Die Standkapazität der Schützengilde umfaßt heute 11 Freiluftgewehrstände im Untergeschoß, 6 Luftgewehrstände in der Winterschießbahn, 3 Luftgewehrstände in der Schießhalle, 7 Kleinkaliberstände 50 Meter, 2 Kleinkaliberstände 100 Meter,3 Zimmerstutzenschießstände, 1 Pistolenstand bestehend aus 2 x 5 25-Meter-Bahnen, wobei eine Hälfte für Trainingszwecke zum Luftpistolenschießen umrüstbar ist.
Die Gastronomie
Die bis jetzt noch nicht genannte Gastronomie befindet sich heute auch nicht mehr auf dem Stand von 1951. Mehrere Umbauten, Renovierungen und Erweiterungen sorgten dafür, daß das 1922 unter Opfern und Einsatz der früheren Gildemitglieder erbaute Reutlinger Schützenhaus den heutigen Anforderungen entspricht.
Der Anbau des neuen Nebenzimmers mit neuer Küche, der Neubau der Gildestube, das mehrfach Umgestallten der Gastronomieräume und der Toiletten, die Anpassung der Küche mit den Vorratsräumen an die jeweiligen Auflagen der Behörden sowie die generelle Sanierung und Instandhaltung des Gebäudes vom Keller bis zum Dach einschließlich der elektrischen und Sanitären Ausstattung verlangte von den Gildemitgliedern wie immer viel persönliches und finanzelles Engagement. Das die genannten Baumaßnahmen und Sanierungen in dieser Größenordnung durchführbar waren, zeigt von den Oberschützenmeistern mit ihren verantwortlichen Schatzmeistern wahre Meisterleistungen in der Finanzierung und in der Beschaffung von Spenden, denn ohne diese wäre der Erhalt eines solchen Anwesens nicht möglich gewesen.

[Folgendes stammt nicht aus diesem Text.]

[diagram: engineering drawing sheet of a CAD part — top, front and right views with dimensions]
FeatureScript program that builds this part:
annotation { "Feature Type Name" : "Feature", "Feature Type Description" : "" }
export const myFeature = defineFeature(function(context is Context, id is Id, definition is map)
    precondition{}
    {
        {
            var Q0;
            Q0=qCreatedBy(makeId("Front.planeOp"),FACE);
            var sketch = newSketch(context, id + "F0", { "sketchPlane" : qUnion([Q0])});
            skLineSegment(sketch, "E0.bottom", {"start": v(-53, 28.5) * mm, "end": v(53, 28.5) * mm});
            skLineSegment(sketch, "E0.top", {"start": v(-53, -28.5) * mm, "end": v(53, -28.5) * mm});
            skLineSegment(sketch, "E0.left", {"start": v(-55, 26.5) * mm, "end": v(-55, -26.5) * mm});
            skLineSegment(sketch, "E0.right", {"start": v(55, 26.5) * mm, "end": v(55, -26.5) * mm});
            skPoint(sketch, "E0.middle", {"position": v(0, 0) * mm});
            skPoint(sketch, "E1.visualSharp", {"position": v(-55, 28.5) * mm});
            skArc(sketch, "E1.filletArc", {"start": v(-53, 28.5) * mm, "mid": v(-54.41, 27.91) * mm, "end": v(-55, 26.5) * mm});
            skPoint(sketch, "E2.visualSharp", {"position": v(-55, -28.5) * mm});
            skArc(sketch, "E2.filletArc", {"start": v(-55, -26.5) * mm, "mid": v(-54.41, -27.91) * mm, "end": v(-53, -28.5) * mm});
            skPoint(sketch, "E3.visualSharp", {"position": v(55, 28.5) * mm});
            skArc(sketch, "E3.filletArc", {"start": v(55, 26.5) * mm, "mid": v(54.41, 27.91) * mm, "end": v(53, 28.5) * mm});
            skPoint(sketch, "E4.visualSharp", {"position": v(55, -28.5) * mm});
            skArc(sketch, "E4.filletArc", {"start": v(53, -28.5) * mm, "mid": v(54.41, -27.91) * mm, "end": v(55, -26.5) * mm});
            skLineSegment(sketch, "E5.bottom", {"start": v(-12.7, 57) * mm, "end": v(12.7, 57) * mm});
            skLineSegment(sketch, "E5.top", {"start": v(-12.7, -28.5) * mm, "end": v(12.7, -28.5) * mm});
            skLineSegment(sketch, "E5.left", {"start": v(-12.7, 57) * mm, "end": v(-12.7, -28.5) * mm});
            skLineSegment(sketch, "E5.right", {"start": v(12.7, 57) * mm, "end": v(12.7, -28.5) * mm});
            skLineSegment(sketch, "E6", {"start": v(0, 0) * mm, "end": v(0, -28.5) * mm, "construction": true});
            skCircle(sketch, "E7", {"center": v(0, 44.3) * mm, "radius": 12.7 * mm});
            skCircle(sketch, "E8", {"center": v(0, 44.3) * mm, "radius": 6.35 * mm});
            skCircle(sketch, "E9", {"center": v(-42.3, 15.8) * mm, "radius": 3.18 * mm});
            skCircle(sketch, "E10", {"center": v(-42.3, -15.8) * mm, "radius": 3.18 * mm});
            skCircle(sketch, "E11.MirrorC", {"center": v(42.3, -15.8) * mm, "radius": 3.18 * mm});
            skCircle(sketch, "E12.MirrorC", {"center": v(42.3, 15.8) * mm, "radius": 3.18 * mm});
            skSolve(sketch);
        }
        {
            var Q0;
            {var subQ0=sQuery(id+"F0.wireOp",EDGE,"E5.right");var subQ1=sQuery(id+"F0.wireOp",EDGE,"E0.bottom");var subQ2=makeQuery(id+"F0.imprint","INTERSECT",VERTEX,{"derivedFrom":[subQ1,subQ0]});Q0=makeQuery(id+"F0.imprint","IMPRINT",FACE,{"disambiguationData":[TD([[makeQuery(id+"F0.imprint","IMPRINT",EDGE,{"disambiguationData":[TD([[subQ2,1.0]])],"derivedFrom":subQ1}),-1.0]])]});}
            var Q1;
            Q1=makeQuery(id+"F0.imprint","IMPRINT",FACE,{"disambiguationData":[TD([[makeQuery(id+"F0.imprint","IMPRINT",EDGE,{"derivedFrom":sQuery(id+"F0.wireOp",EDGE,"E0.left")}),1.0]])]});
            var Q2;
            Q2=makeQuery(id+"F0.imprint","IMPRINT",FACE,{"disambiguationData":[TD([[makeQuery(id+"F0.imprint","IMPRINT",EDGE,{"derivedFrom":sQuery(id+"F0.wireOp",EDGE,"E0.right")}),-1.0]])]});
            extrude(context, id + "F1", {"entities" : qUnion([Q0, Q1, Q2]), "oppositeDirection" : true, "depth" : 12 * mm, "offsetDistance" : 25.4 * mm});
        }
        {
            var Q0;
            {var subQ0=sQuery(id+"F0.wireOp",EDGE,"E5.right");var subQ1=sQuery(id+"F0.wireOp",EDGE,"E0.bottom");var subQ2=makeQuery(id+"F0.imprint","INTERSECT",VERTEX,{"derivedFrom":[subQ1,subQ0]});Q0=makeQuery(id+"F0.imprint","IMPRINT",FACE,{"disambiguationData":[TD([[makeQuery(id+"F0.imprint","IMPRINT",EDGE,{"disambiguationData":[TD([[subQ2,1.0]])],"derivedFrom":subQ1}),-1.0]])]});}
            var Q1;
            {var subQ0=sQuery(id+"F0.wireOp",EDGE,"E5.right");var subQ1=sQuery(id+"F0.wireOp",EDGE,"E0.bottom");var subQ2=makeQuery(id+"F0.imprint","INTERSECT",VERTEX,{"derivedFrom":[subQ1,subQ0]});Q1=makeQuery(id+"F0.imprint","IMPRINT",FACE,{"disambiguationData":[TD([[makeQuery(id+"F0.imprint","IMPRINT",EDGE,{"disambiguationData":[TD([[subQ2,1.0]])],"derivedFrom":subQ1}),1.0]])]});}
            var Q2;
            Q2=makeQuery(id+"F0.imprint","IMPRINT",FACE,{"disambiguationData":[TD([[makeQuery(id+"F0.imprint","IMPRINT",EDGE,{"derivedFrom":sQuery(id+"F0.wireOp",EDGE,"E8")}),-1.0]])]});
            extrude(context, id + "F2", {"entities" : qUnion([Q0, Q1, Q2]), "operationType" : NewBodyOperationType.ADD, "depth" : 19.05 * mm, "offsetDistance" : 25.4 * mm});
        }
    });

Die freiwillige Vereinigung, die einst zum Üben mit einer Waffe, zum Schutz der Stadt Reutlingen begann, behauptet sich heute als die Schützengilde Reutlingen, deren Mitglieder sich der Pflege der Geselligkeit und auf dem Gebiet des Schießsports die Förderung der Jugend, des Freizeitsports und des Leistungssports zur Aufgabe machen.